Rooting for a sports team is very much like being in a relationship. It’s not always give-and-take; your partner tends to let you down a lot, mostly because of your entirely unrealistic expectations; the letdowns hurt a lot but the great moments that you shared together, you’ll always cherish.
And sometimes, your partner threatens to leave you behind for no good reason.
There are tenuous fan-team relationships in three different NFL markets right now, Rams, Raiders and Chargers fans waiting to see if their teams really will bite at that shiny, dangling apple out in Los Angeles. Nothing is set in stone yet, but it seems apparent that at least one of those teams will be calling Southern California home by the 2016 season. And the fans who are spurned will be left with one of three reasonable choices:
- Continue to root for their favorite team, but with the hollowness that comes with that team now being hundreds of miles away and with the residual city pride that comes whenever that team does well no longer existent.

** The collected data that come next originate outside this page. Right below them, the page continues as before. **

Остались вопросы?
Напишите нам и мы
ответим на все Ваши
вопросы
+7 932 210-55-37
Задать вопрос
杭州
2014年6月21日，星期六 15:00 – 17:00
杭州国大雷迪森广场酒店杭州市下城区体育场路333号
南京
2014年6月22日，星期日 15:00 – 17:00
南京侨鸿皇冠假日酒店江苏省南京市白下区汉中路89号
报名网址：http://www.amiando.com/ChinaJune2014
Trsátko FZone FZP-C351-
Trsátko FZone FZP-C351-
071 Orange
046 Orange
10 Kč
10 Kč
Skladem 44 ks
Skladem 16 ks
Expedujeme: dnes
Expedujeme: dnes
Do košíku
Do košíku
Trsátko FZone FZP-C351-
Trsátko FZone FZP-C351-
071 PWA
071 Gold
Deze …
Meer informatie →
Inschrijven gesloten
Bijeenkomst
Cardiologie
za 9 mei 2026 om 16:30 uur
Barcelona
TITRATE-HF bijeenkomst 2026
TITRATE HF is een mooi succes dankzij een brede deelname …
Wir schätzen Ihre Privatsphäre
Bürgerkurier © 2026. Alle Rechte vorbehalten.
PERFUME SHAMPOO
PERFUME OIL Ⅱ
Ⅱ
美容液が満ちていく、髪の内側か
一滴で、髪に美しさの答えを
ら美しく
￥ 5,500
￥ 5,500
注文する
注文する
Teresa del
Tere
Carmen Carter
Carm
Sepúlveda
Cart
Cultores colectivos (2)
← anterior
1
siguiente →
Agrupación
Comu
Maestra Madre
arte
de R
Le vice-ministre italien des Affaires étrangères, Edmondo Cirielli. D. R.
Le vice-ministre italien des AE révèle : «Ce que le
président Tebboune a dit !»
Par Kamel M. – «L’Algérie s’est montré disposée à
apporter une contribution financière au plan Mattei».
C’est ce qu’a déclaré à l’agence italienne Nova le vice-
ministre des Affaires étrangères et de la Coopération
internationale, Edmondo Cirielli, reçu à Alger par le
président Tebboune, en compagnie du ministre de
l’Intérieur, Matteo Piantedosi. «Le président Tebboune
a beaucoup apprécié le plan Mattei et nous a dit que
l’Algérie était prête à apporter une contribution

- Choose another team to root for, and try to build an affection for it without the natural connection of the team playing in your home city.
- Give up on the league completely and focus your attention on other sports.
As a longtime resident of the Los Angeles area, I know quite a few people who chose Option No. 3 when the Rams and Raiders both left town after the 1994 season. Each is watching the current developments with some guarded optimism — one has gone so far as to say he’ll become a fervent Rams fan again, as he was before, if they return, but all have expressed that they’ll come back to the NFL in some way, shape or form.
I happen to be in a strange position. I’m an L.A. resident and a Chargers fan (I’ve been this way since before the NFL deserted L.A., thanks to the Chargers’ flagship radio station in the early ’90s being powerful enough that I could listen to it regularly whenever I wanted to hear sports talk as a growing young fan. If they move up the coast to L.A., I would gladly accept that I can more readily attend games.
But believe it or not, this is not what I want. I think they belong in San Diego, and San Diego’s football fans don’t deserve to lose their team.
I’ve been in the thick of a potential-relocation environment before, having lived in Sacramento earlier in the decade when the NBA’s Kings nearly left town twice — first to Anaheim, then to Seattle. Each time, the groundswell of civic passion over the fight to keep the team was tremendous. Against all odds, the team stayed, and is finally about to get the arena it so desired.
Sacramento’s story is a rare tale of success in combating relocation, which all too often is just about business, not what its loyal fans want. Most of us get that it’s an unfortunate part of professional sports. It doesn’t mean we have to like it, and it doesn’t mean we have to continue supporting an entity that spurned us so dearly.
I might be in the stands at a Los Angeles Chargers game in 2016. I’m sure it will feel weird for a very long time, though.